Texto de lectura:
++++

Pero también, y según he ido profundizando en el conocimiento de mí mismo, en la educación que recibí, y en definitiva en quien soy ahora, descubrí una razón oculta, que mi pensamiento patriarcal me impedía rescatar, y que tardé mucho en racionalizar. Como ya he contado, me crié y eduque entre hombres, en una familia de una gran mujer y cuatro hombres, y en un triste y represor colegio religioso que, como era obligatorio en la época,  segregaba por sexos.

Por lo tanto tenía las suficientes referencias masculinas, y solo una femenina. Esa experiencia en aquel mundo de masculinidades hegemónicas, me marcó, pero también proporcionó mas conocimiento de los hombres, y esa, sin saberlo, fue la razón que determinó mi preferencia como padre. No querer el mundo sórdido de los hombres, este concepto de género, y masculinidad violento y encorsetado, en el que nos construyen, y bajo cuyos parámetros se nos valora.

++++

Datos proporcionados:
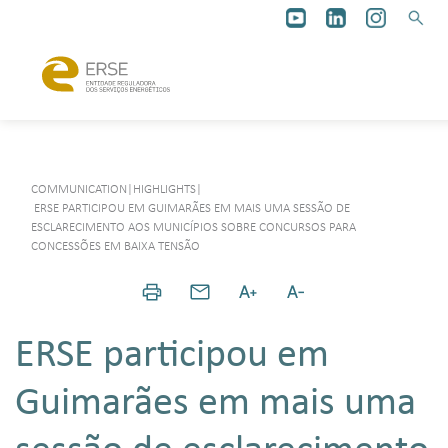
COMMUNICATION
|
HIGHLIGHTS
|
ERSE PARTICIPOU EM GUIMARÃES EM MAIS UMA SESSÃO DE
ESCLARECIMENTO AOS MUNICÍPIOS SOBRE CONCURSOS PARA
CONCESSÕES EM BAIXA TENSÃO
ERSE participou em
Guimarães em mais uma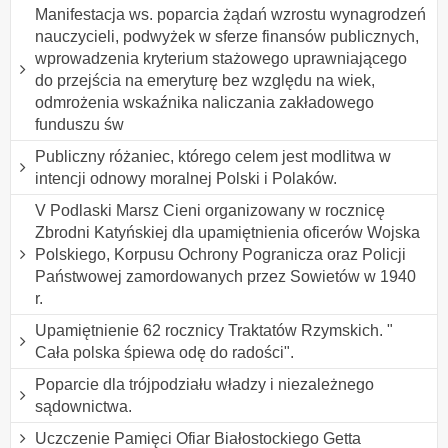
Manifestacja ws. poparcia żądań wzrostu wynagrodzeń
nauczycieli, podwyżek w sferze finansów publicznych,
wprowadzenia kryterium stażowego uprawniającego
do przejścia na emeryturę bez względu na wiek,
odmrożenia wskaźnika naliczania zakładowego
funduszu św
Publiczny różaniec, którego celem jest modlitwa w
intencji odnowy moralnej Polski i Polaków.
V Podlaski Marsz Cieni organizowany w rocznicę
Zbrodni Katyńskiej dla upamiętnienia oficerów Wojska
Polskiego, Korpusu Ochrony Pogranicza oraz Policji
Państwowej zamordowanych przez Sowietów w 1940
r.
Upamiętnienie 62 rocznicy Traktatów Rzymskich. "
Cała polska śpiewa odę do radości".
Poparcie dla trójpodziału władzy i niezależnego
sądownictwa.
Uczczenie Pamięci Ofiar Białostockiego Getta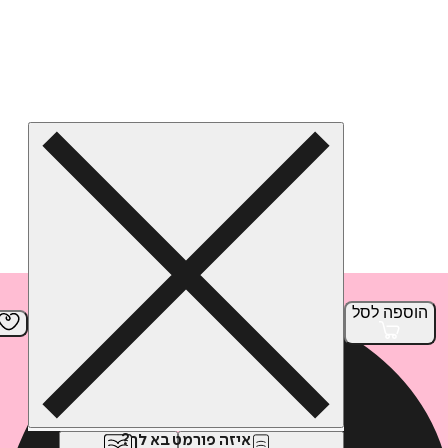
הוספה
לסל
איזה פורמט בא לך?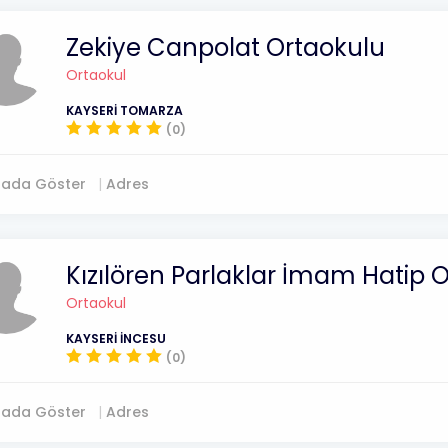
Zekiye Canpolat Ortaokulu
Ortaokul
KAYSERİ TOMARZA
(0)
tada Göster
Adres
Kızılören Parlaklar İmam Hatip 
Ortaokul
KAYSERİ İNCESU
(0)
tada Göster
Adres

++++

Instrucciones:
1) Según el fragmento sobre la crianza entre hombres, ¿cómo era el colegio en el que se educó quien narra?
2) Prolonga el fragmento sobre la crianza entre hombres a partir de su última frase.
Los registros proceden de una fuente distinta.

Soluciones:
1) Era un triste y represor colegio religioso que segregaba por sexos, como era obligatorio en la época.

2)
Muchos de mis recuerdos de los años de colegio están relacionados con aquel mundo, y  con el descubrimiento de la sexualidad. Pero a la mayoría de los hombres de mi generación, niños de 7, 8, 9, y 10 años, la posibilidad de ese descubrimiento maravilloso y feliz se nos negó, presentándonos el sexo como algo maligno, traumático y doloroso. Y de eso los hombres tenemos la responsabilidad, los de mi niñez, los de ahora, y los de siempre.

Nos educaron en una cultura basada en abusos sustentados sobre la autoridad, la religión, y el poder. Delitos cometidos por hombres que debían ser un ejemplo para nosotros. Pero no fue así. Vi como se violentaban nuestras vidas, sin el más mínimo pudor ni arrepentimiento. Comportamientos que nos causaban tanto miedo y sufrimiento, que para protegernos interiorizamos de tal forma, que tardamos años en liberarnos de aquellos recuerdos.

Hasta el punto que, cuando hace ya algunos años escribí un microrrelato, que se publicó en el suplemento literario Babelia de El País, donde en dos o tres líneas, tuve que contar algo que me definiera, elegí aquellas experiencias, y lo titulé Quien soy yo.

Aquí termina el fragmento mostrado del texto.